King Maha Vajiralongkorn and Queen Suthida (centre right), accompanied by Princess Bajrakitiyabha Manidol, arrive at the Chakrapat Biman Royal Residence in the Grand Palace in Bangkok on May 4, 2019. PHOTO: AFP

INTIMATE RITUALS

Throughout the coronation formalities the king has remained unsmiling - befitting the sombre, symbol-laden ceremonies held in front of a coterie of palace officials and generals.

But Saturday's rituals, symbolising his transformation from human to the divine, provided intimate imagery of the monarch.

A water purification ceremony led by Hindu Brahmins saw the king wear a white robe with one shoulder exposed, a modest moment from a monarch normally seen during official duties in military uniform.

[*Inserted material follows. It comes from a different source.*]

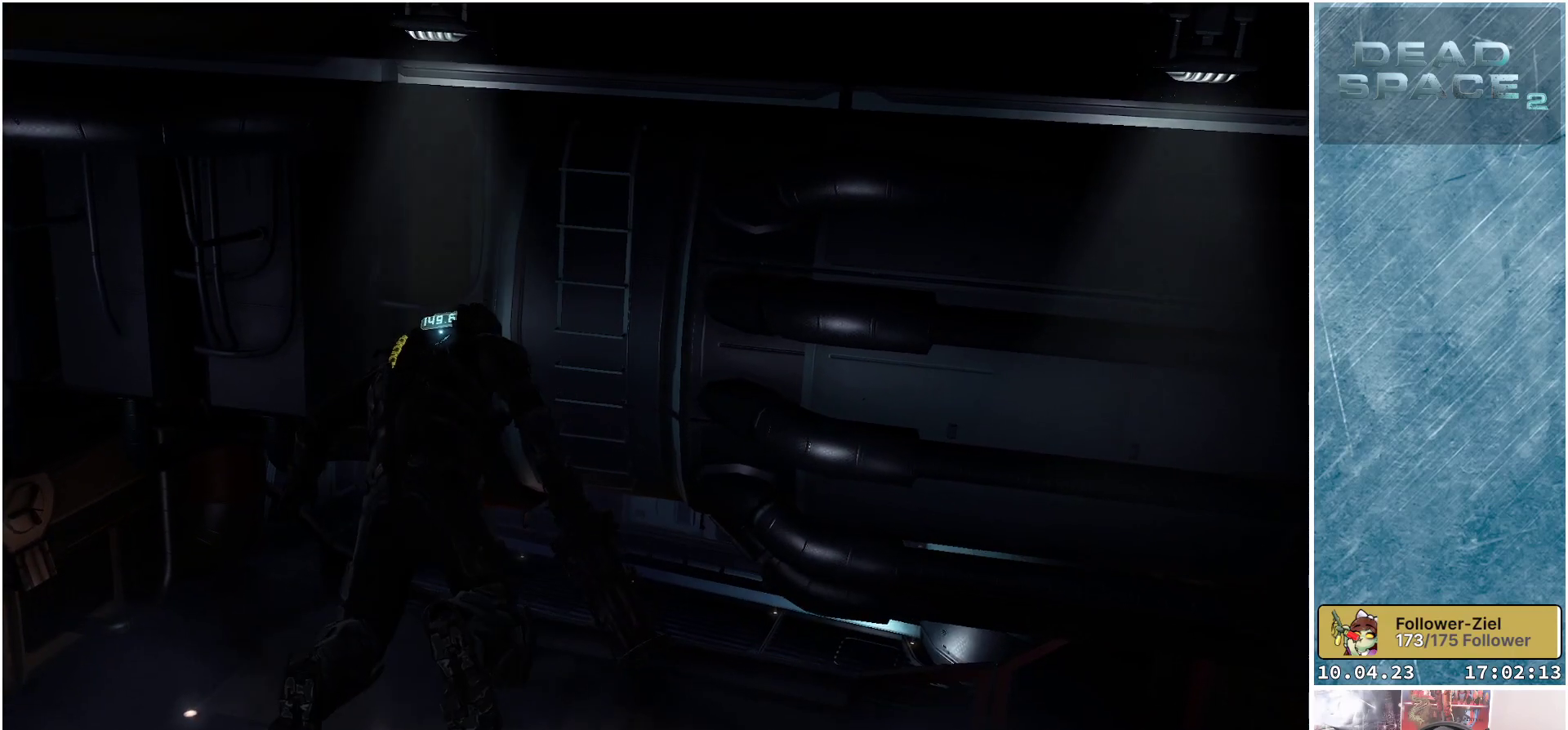
{"buttons": [], "left_stick": "center", "right_stick": "down", "events": [[200, "left_stick", "center"]]}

A water purification ceremony led by Hindu Brahmins saw the king wear a white robe with one shoulder exposed, a modest moment from a monarch normally seen during official duties in military uniform. PHOTO: EPA-EFE/ROYAL HOUSEHOLD BUREAU

Unguarded interactions have also set tongues wagging.

Newspapers ran photos of a warm meeting late on Friday between the king and his family in a palace hall.

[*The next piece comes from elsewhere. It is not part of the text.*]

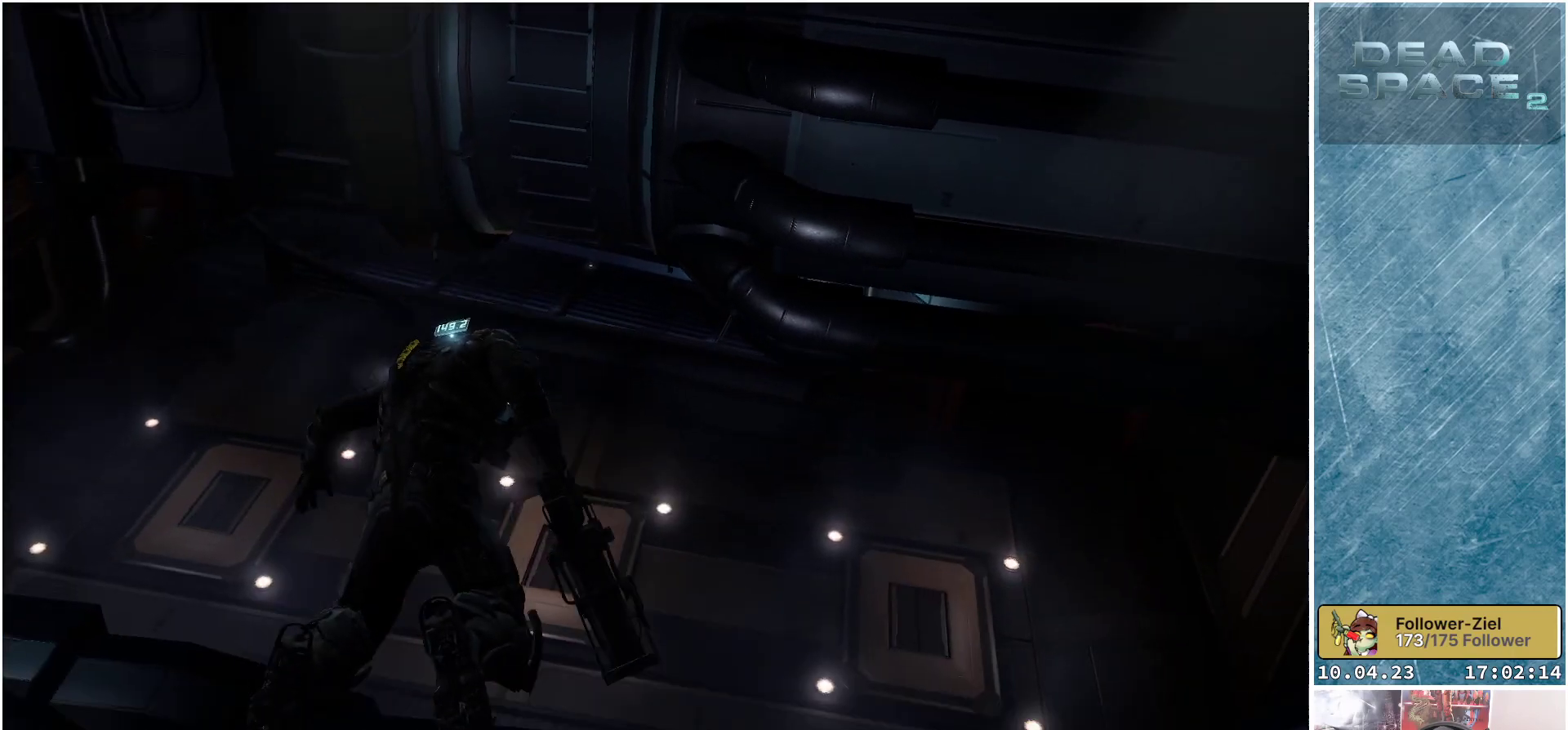
{"buttons": [], "left_stick": "center", "right_stick": "center", "events": [[283, "right_stick", "center"]]}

There were big smiles and a hug for Princess Ubolratana, his colourful Instagram-posting elder sister, while his fashion designer daughter Sirivannavari, 32, and 14-year-old son Dipangkorn - children from his second and third wives - looked on.


There were big smiles and a hug for Princess Ubolratana. PHOTO: EPA-EFE

True to form, Princess Ubolratana - seen as one of the more approachable royals - posted beaming selfies with her younger sister Princess Sirindhorn.

Then on Sunday she released a mobile phone photo of her brother wearing the 7.3kg tiered golden crown, hashtagging it #coronationday and #onceinalifetime.

Ubolratana's warm exchange with her brother comes after he dashed her political aspirations in the lead-up to March 24 elections, torpedoing her nomination as a prime ministerial candidate by a now-dissolved political party.

Also taking to social media was daughter Sirivannavari, posting studio photos of herself wearing an elegant golden traditional dress for the ceremonies on Facebook.

There is no indication whether the flickers of informality herald a new direction by the palace PR machine, or just a coincidence of modernity from royals armed with smartphones.

But observers say the effect could serve to open a channel of communication with the public.

"The images of King Vajiralongkorn wearing a sacred crown and then socialising with family members serve the dual purpose of rendering him both divine and relatively approachable," said anthropologist Edoardo Siani of Kyoto University.

 
 
 

Older Thais are more accustomed to their royals holding a remote, venerated position.

There should be a "distance" between royals and the public, said 80-year-old Kanha Kitvej as she watched soldiers march by the Grand Palace.

"I am his (the king's) subject." Madam Aunyaporn Wisanurak, 62, who had volunteered to hand out food during the coronation, echoed the sentiment, insisting nightly royal news bulletins provided ample insight.

"Thai people already know every activity of their king," she said.